Che l'Iraq costituisca un banco di prova di questa strategia a lungo termine di dominio planetario è già acquisito sin dal 1994, quando gli eredi sconfitti dell'amministrazione Bush Sr. pregustavano la rivincita non tanto contro Saddam quanto contro il mondo intero che allora legava le mani agli Usa nell'ampia coalizione guidata dall'Onu limitatamente alla liberazione del Kuwait. Oggi in più, rispetto ad allora, emerge una chiara consapevolezza di tale missione secolare, intrisa di integralismo religioso, che conduce gli autori del Report ad ipotizzare un ulteriore corpo d'arma (dopo l'Esercito, la Marina e l'Aviazione), ossia lo US Space Forces per un dominio sull'atmosfera il cui controllo consente la tenuta dei sistemi di Comando integrato delle comunicazione e delle risorse tecnologiche e informative che fanno la differenza nelle nuove concezioni belliche (peraltro spiazzate da vecchie tecniche di resistenza anomale: guerriglie classiche e informatiche, partecipazione civile armata, ecc.).

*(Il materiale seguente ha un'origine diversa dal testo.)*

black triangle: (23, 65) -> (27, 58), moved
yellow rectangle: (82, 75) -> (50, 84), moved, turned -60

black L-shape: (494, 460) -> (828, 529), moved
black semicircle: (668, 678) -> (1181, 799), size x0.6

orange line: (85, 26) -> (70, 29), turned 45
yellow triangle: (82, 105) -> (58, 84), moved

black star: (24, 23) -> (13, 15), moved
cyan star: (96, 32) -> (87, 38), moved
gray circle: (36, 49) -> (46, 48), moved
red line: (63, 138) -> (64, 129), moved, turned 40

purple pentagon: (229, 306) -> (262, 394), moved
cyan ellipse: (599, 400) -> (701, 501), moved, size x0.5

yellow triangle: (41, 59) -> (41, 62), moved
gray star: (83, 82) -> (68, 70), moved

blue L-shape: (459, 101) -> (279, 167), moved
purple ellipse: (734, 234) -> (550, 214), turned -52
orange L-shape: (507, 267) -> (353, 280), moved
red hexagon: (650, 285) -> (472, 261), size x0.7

Certamente, il Report del 2000 non anticipa gli scenari odierni con puntualità, non prendendo affatto in considerazione quanto l'uso esclusivo delle armi rappresenti un segno di debolezza politica poiché difficile risulta conseguire reale egemonia sul pianeta senza utilizzare la politica e confidando solo sulla deterrenza nucleare da far diventare compatibile con gli usi usuali delle armi strategiche (quindi in un certo senso tatticizzandole) e più in genere con gli enormi arsenali di armi di distruzione di massa, rimproverati incertamente a Saddam ma di certa proprietà in mano alle più grandi potenze del pianeta. Tuttavia, il Report segna l'indubbio pregio della chiarezza di intenti, leggibili nero su bianco, che delineano una strategia complessiva del ruolo Usa nel mondo, al di là probabilmente del destino di questa amministrazione Bush e delle successive: un ruolo di dominio unipolare che avrà nell'oriente asiatico il momento clou del conflitto permanente in questo XXI secolo, e che quindi comincia a costruire una manovra a tenaglia in Medio Oriente e nell'area caspica centro-asiatica per predisporre al meglio la pedine e gli apparati logistici (quindi anche di forniture energetiche) in vista della battaglia finale, asfissiando e accerchiando a lungo termine il competitore rivale degli Usa a metà XXI secolo, confliggendo quindi con le pretese della destra americana democraticamente (ma con quanti brogli?) al potere.